▶ Work request: Reproduce the text of every entry below word for word, leaving out the pictures.

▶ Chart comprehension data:
━━━━━━━━━━━━━━━━

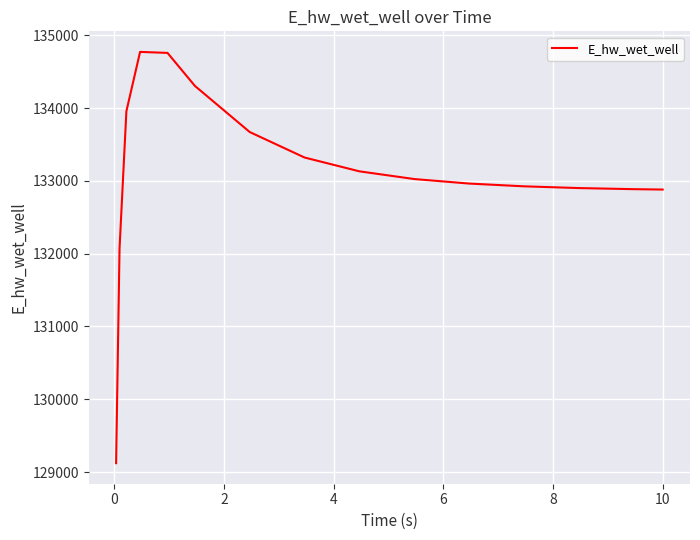

What is the smallest value displayed?

129123.3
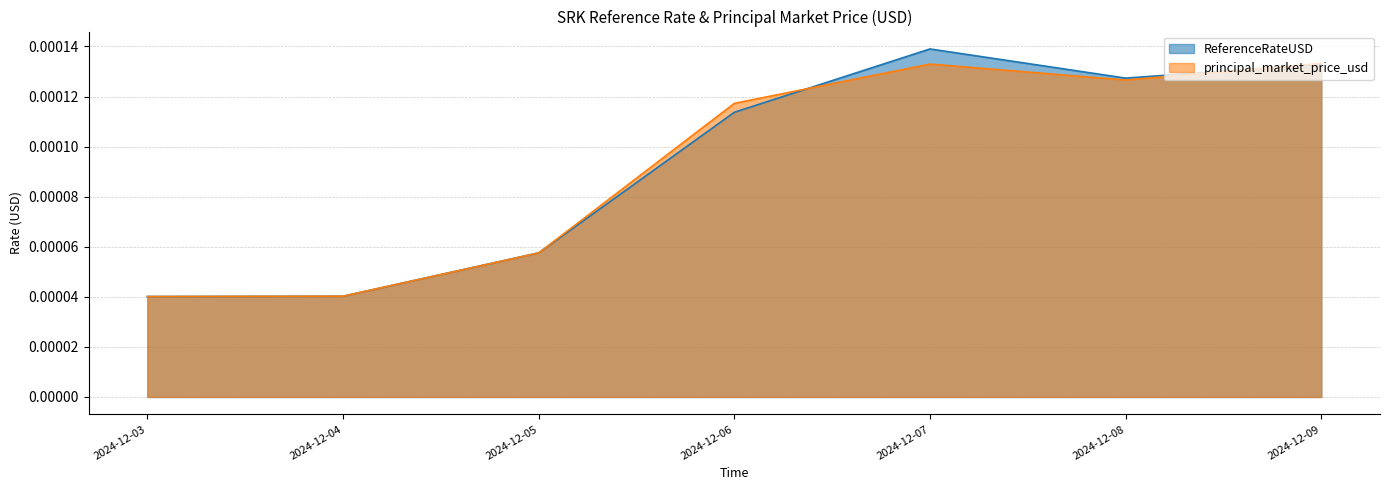

What are all the series names shown in the legend?

ReferenceRateUSD, principal_market_price_usd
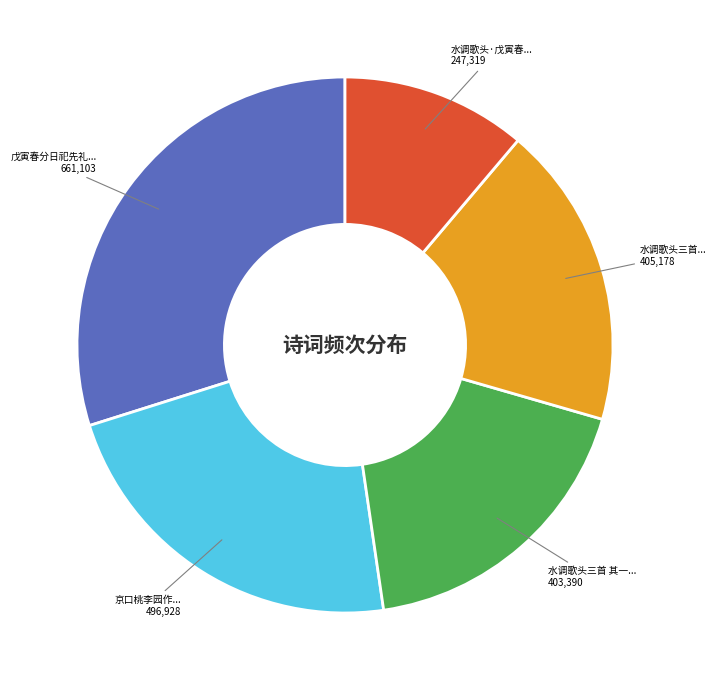

True or false: 京口桃李园作... accounts for 22% of the total.

True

━━━━━━━━━━━━━━━━

▶ Your solution:
What is the smallest value displayed?

129123.3

What are all the series names shown in the legend?

ReferenceRateUSD, principal_market_price_usd

True or false: 京口桃李园作... accounts for 22% of the total.

True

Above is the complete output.